Copy the lines below word for word, starting with the line that contains "Objects as attributes" and going on through the line that contains "1. [Service charge]()", both included.

Given data =>
[Start of section]
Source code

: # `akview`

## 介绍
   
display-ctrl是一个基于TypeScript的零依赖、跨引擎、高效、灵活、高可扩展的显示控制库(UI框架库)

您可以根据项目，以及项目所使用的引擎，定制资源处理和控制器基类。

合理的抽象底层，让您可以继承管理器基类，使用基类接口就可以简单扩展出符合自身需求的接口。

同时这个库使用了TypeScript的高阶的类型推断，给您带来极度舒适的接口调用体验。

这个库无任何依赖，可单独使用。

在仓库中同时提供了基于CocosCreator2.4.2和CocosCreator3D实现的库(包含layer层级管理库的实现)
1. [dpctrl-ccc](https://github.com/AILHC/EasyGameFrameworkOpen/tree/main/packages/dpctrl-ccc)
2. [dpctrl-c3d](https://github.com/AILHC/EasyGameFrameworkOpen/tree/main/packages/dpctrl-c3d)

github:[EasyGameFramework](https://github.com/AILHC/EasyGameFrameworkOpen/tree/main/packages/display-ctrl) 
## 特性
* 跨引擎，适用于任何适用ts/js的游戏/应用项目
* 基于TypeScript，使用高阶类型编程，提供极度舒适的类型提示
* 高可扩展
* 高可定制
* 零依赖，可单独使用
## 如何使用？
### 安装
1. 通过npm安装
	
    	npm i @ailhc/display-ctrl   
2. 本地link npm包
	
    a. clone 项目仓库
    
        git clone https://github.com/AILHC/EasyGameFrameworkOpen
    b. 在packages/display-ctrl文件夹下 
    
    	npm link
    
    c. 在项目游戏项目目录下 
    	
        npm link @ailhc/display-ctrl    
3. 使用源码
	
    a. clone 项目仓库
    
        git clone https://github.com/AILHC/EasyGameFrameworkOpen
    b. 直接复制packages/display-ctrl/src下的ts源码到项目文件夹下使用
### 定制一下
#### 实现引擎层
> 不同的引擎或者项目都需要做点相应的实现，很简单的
[End of section]
[Start of section]
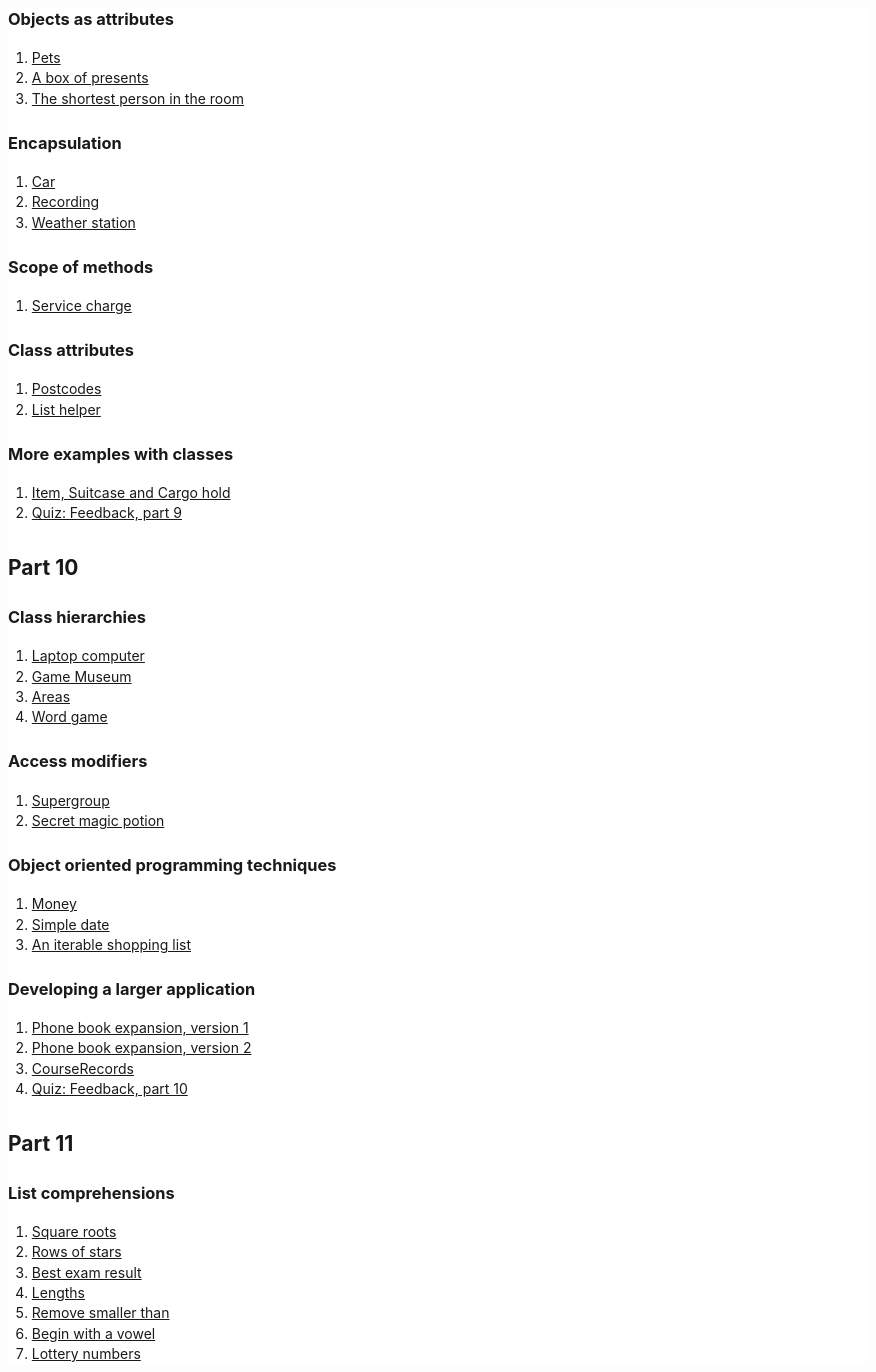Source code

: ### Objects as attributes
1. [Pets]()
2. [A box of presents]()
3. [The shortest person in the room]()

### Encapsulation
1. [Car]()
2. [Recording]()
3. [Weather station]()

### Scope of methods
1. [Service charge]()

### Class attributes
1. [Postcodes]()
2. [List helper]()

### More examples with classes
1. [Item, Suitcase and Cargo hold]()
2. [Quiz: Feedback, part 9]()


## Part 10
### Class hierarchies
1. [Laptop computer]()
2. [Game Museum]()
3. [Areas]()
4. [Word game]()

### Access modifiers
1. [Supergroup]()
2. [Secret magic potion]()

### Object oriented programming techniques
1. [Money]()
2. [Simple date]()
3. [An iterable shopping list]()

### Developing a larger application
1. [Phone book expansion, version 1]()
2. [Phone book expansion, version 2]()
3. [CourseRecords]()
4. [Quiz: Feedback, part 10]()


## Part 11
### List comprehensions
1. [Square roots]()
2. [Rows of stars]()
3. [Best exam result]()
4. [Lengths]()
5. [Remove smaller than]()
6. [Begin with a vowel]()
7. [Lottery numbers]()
[End of section]
[Start of section]
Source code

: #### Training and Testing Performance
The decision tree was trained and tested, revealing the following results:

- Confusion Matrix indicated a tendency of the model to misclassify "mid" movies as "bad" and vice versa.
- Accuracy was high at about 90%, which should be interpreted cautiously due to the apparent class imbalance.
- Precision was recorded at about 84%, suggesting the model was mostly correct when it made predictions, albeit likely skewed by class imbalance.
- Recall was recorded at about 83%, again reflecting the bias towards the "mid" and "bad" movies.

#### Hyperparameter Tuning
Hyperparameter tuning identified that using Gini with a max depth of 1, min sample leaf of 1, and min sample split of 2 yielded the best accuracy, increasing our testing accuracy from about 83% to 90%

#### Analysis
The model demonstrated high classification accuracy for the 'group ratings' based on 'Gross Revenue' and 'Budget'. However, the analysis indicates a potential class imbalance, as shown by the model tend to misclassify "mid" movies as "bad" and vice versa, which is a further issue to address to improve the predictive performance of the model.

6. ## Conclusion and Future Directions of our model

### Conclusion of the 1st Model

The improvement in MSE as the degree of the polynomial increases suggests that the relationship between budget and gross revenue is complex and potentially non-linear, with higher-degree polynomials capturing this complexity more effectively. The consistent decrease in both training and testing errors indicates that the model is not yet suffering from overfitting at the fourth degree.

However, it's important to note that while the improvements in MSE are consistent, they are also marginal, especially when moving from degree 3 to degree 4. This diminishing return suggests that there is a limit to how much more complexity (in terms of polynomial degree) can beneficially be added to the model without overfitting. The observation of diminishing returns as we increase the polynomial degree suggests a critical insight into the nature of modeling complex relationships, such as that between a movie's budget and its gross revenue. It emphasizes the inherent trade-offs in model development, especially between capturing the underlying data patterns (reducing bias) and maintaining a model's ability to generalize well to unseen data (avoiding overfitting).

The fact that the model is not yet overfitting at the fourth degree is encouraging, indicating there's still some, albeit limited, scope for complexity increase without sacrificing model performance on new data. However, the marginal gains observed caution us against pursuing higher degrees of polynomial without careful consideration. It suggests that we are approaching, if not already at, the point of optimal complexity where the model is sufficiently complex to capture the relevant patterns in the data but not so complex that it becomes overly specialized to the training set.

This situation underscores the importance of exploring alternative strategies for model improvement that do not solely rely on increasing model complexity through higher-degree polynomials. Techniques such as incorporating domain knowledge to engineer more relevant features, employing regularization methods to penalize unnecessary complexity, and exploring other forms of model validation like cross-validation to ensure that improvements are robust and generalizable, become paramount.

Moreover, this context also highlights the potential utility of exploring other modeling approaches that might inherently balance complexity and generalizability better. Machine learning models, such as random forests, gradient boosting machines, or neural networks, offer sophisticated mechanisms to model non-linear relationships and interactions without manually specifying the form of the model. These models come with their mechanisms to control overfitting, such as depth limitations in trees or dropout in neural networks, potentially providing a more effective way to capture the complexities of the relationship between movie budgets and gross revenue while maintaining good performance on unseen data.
[End of section]
Output of the exercise =>
: ### Objects as attributes
1. [Pets]()
2. [A box of presents]()
3. [The shortest person in the room]()

### Encapsulation
1. [Car]()
2. [Recording]()
3. [Weather station]()

### Scope of methods
1. [Service charge]()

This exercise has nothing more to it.